## What you need to do:
How many lines of the material below contain the string "Mateřská"? Answer with the number and nothing else.

## Data for review:

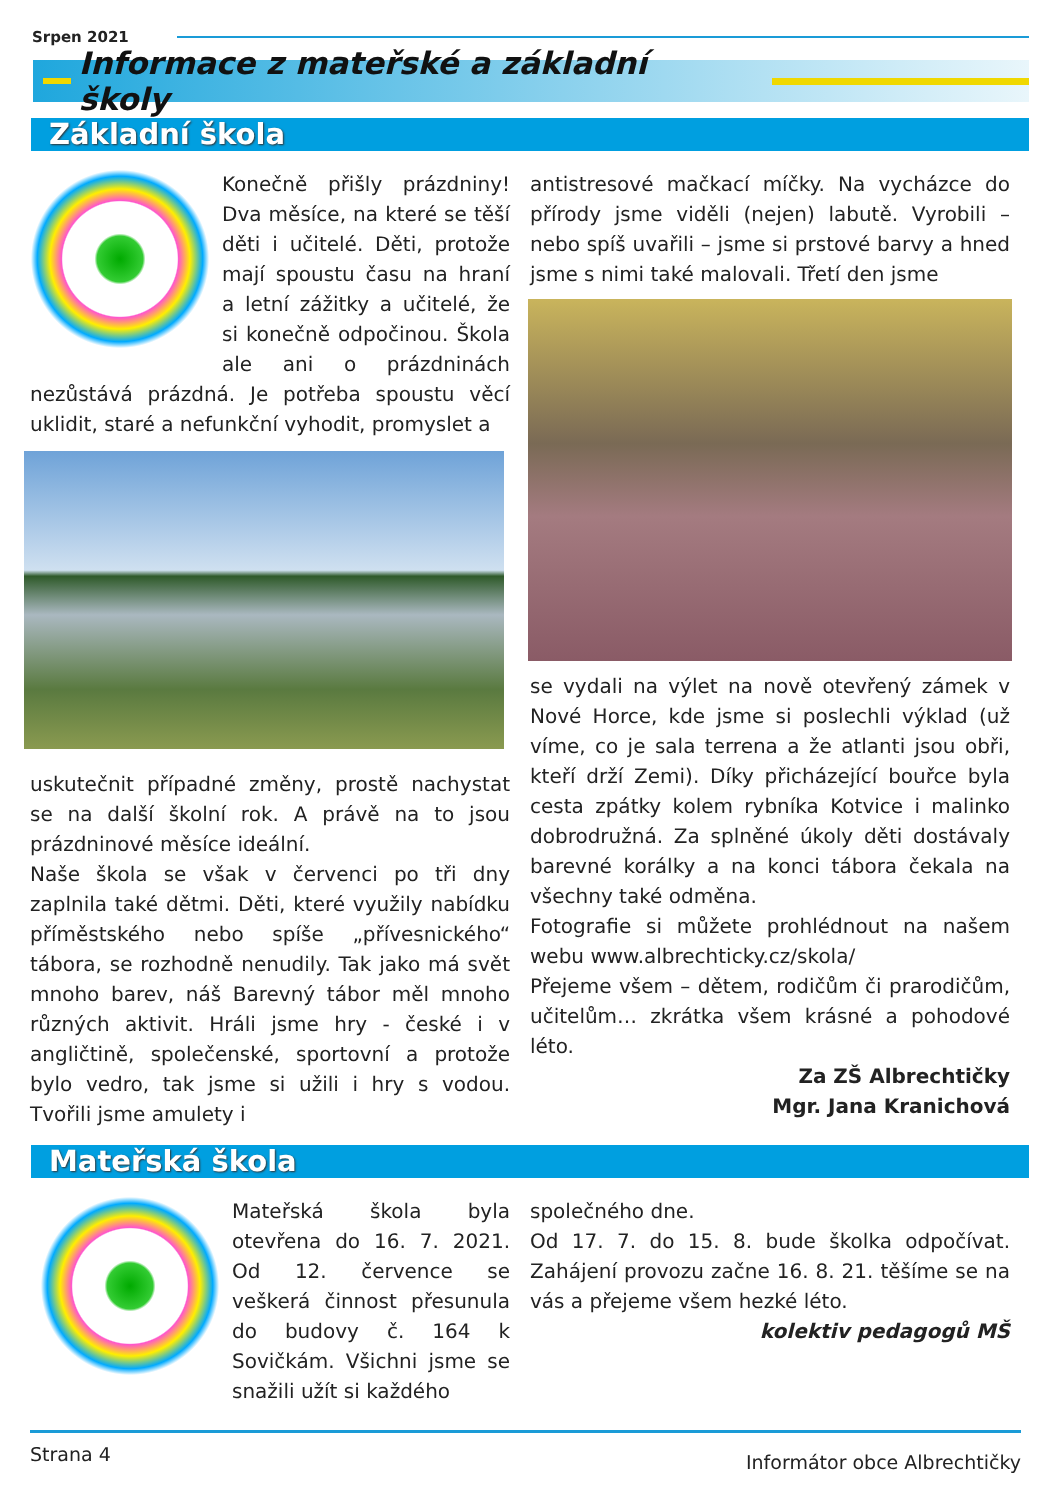Srpen 2021
Informace z mateřské a základní školy
Základní škola
Konečně přišly prázdniny! Dva měsíce, na které se těší děti i učitelé. Děti, protože mají spoustu času na hraní a letní zážitky a učitelé, že si konečně odpočinou. Škola ale ani o prázdninách nezůstává prázdná. Je potřeba spoustu věcí uklidit, staré a nefunkční vyhodit, promyslet a
uskutečnit případné změny, prostě nachystat se na další školní rok. A právě na to jsou prázdninové měsíce ideální.
Naše škola se však v červenci po tři dny zaplnila také dětmi. Děti, které využily nabídku příměstského nebo spíše „přívesnického“ tábora, se rozhodně nenudily. Tak jako má svět mnoho barev, náš Barevný tábor měl mnoho různých aktivit. Hráli jsme hry - české i v angličtině, společenské, sportovní a protože bylo vedro, tak jsme si užili i hry s vodou. Tvořili jsme amulety i
antistresové mačkací míčky. Na vycházce do přírody jsme viděli (nejen) labutě. Vyrobili – nebo spíš uvařili – jsme si prstové barvy a hned jsme s nimi také malovali. Třetí den jsme
se vydali na výlet na nově otevřený zámek v Nové Horce, kde jsme si poslechli výklad (už víme, co je sala terrena a že atlanti jsou obři, kteří drží Zemi). Díky přicházející bouřce byla cesta zpátky kolem rybníka Kotvice i malinko dobrodružná. Za splněné úkoly děti dostávaly barevné korálky a na konci tábora čekala na všechny také odměna.
Fotografie si můžete prohlédnout na našem webu www.albrechticky.cz/skola/
Přejeme všem – dětem, rodičům či prarodičům, učitelům… zkrátka všem krásné a pohodové léto.
Za ZŠ Albrechtičky
Mgr. Jana Kranichová
Mateřská škola
Mateřská škola byla otevřena do 16. 7. 2021. Od 12. července se veškerá činnost přesunula do budovy č. 164 k Sovičkám. Všichni jsme se snažili užít si každého
společného dne.
Od 17. 7. do 15. 8. bude školka odpočívat. Zahájení provozu začne 16. 8. 21. těšíme se na vás a přejeme všem hezké léto.
kolektiv pedagogů MŠ
Strana 4 Informátor obce Albrechtičky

## Solution:
2